Comme les négocians de Londres, les musulmans qui ont un échoppe dans la Tchartsia n’y logent pas, ils ont leur demeure parmi les arbres, sur les collines des environs. Ils viennent ouvrir les deux grands volets de leur boutique-atelier, le matin, vers neuf heures, et ils la ferment le soir, au soleil couchant, et parfois aussi pendant le jour, pour aller faire leurs prières à la mosquée. Nulle part, les prescriptions de l’islam n’ont d’observateurs plus scrupuleux que parmi ces sectateurs de race slave.

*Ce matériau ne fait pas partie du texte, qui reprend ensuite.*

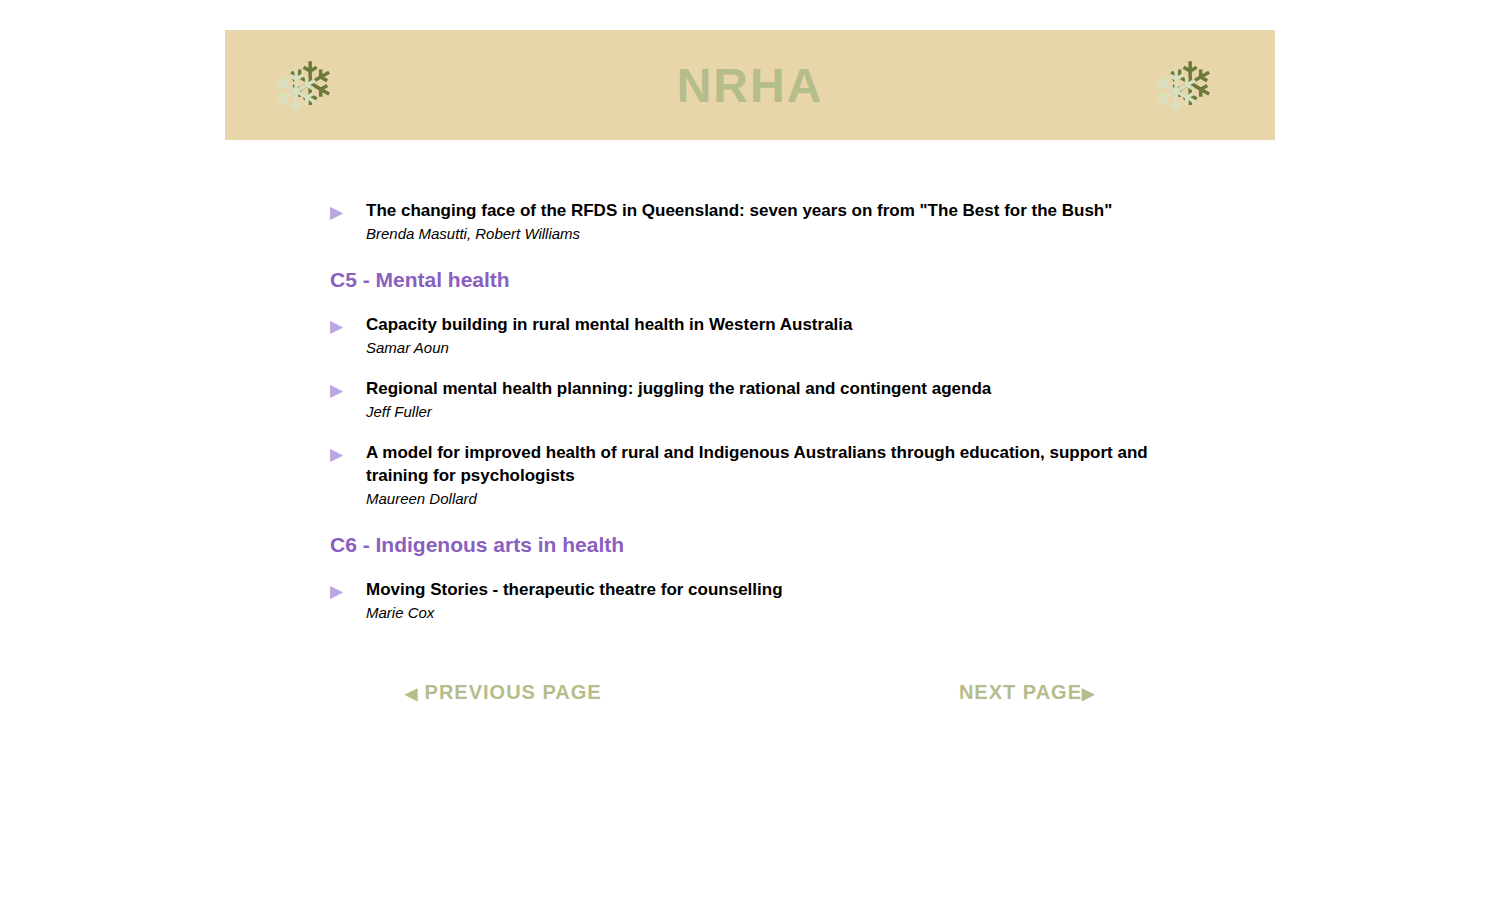❄❄
NRHA
❄❄
▶
The changing face of the RFDS in Queensland: seven years on from "The Best for the Bush"
Brenda Masutti, Robert Williams
C5 - Mental health
▶
Capacity building in rural mental health in Western Australia
Samar Aoun
▶
Regional mental health planning: juggling the rational and contingent agenda
Jeff Fuller
▶
A model for improved health of rural and Indigenous Australians through education, support and training for psychologists
Maureen Dollard
C6 - Indigenous arts in health
▶
Moving Stories - therapeutic theatre for counselling
Marie Cox
◀ PREVIOUS PAGE NEXT PAGE▶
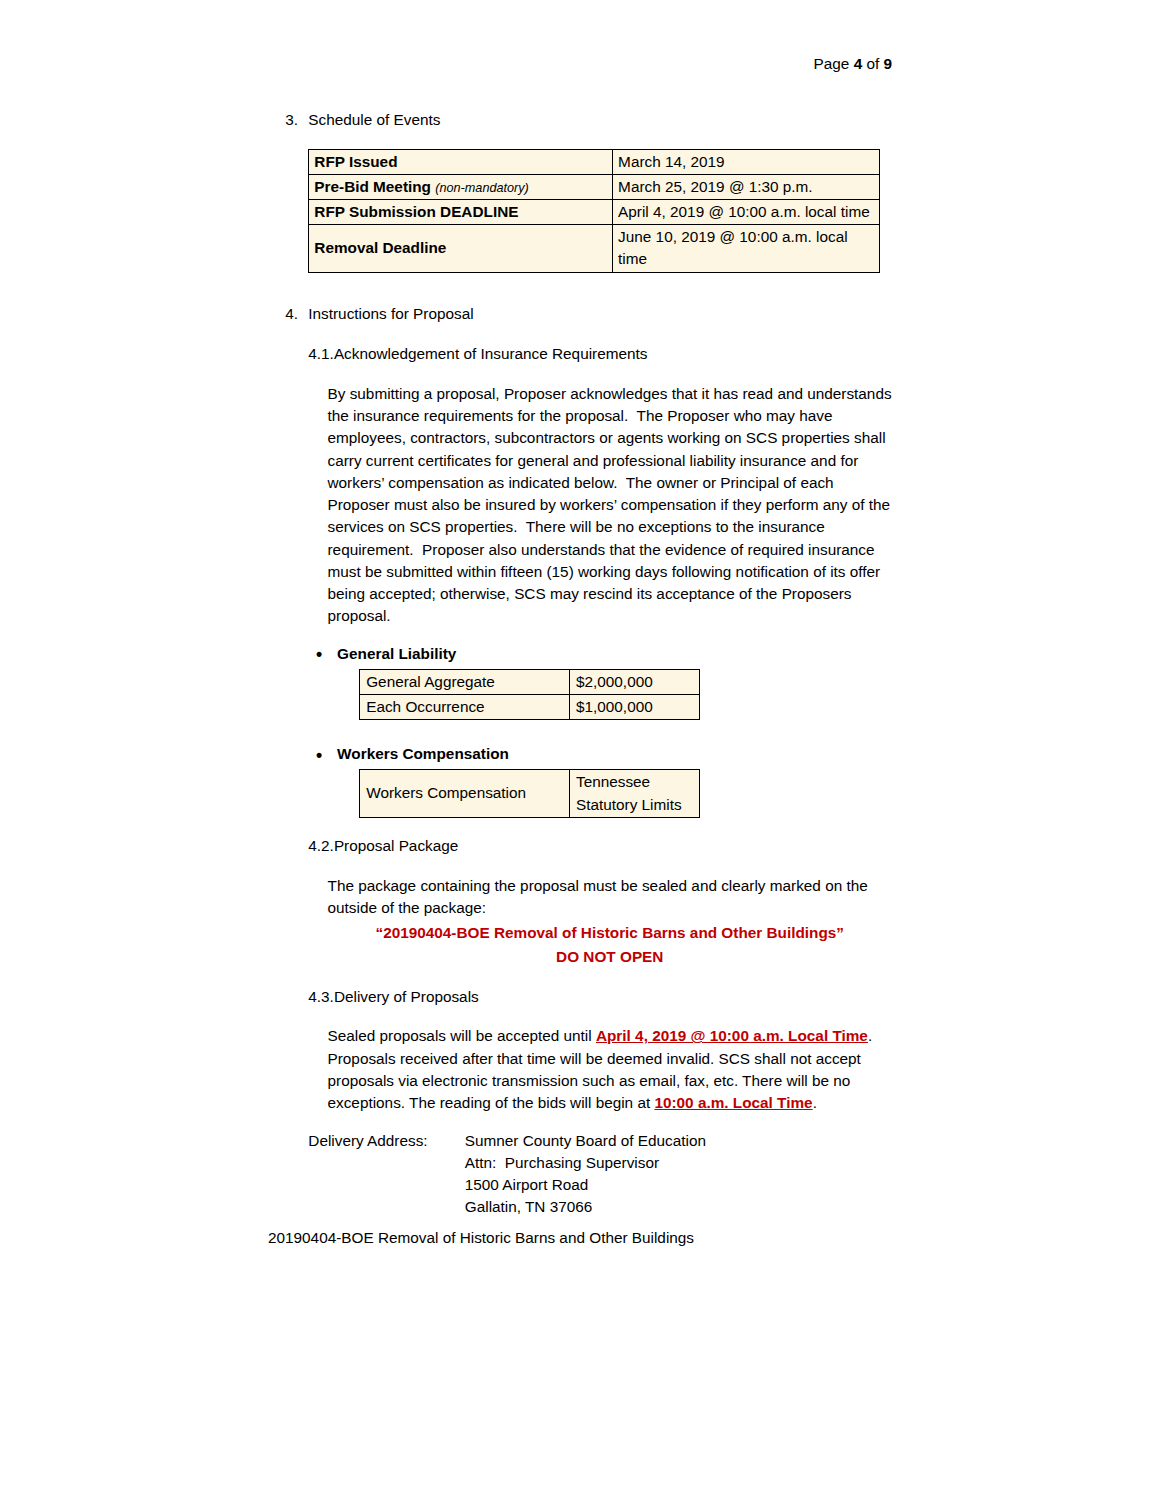Page 4 of 9
3.
Schedule of Events
| RFP Issued | March 14, 2019 |
| Pre-Bid Meeting (non-mandatory) | March 25, 2019 @ 1:30 p.m. |
| RFP Submission DEADLINE | April 4, 2019 @ 10:00 a.m. local time |
| Removal Deadline | June 10, 2019 @ 10:00 a.m. local time |
4.
Instructions for Proposal
4.1.
Acknowledgement of Insurance Requirements
By submitting a proposal, Proposer acknowledges that it has read and understands the insurance requirements for the proposal. The Proposer who may have employees, contractors, subcontractors or agents working on SCS properties shall carry current certificates for general and professional liability insurance and for workers’ compensation as indicated below. The owner or Principal of each Proposer must also be insured by workers’ compensation if they perform any of the services on SCS properties. There will be no exceptions to the insurance requirement. Proposer also understands that the evidence of required insurance must be submitted within fifteen (15) working days following notification of its offer being accepted; otherwise, SCS may rescind its acceptance of the Proposers proposal.
General Liability
| General Aggregate | $2,000,000 |
| Each Occurrence | $1,000,000 |
Workers Compensation
| Workers Compensation | Tennessee Statutory Limits |
4.2.
Proposal Package
The package containing the proposal must be sealed and clearly marked on the outside of the package:
“20190404-BOE Removal of Historic Barns and Other Buildings”
DO NOT OPEN
4.3.
Delivery of Proposals
Sealed proposals will be accepted until April 4, 2019 @ 10:00 a.m. Local Time. Proposals received after that time will be deemed invalid. SCS shall not accept proposals via electronic transmission such as email, fax, etc. There will be no exceptions. The reading of the bids will begin at 10:00 a.m. Local Time.
Delivery Address:
Sumner County Board of Education
Attn: Purchasing Supervisor
1500 Airport Road
Gallatin, TN 37066
20190404-BOE Removal of Historic Barns and Other Buildings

Par déférence mutuelle, la Tchartsia chôme trois jours par semaine : le vendredi, jour férié des musulmans ; le samedi, pour le sabbat des juifs ; et le dimanche à cause des chrétiens. Aujourd’hui jeudi, la place et les rues avoisinantes sont encombrées de monde. L’aspect de cette foule est plus complètement oriental que je ne l’ai vu même en Égypte, parce que tous ici, sans distinction de culte, portent le costume turc: le turban rouge, brun ou vert, la veste brune et les larges pantalons de zouave, rouge foncé ou bleu. Cela fait un vrai régal de couleurs pour les yeux. On reconnaît la race dominante non à son costume, mais à son allure. Le musulman, aga ou simple marchand, a l’air fier et dominateur. Le chrétien ou le juif a le regard inquiet et la mine humble de quelqu’un qui craint le bâton. Voici un beg fendant la foule sur son petit cheval, qui tient la tête haute comme son maître. Devant ses serviteurs qui le précèdent, chacun s’écarte avec respect. C’est le seigneur du moyen âge. Des rayas en haillons viennent vendre des moutons, des oies, des dindons et des truites.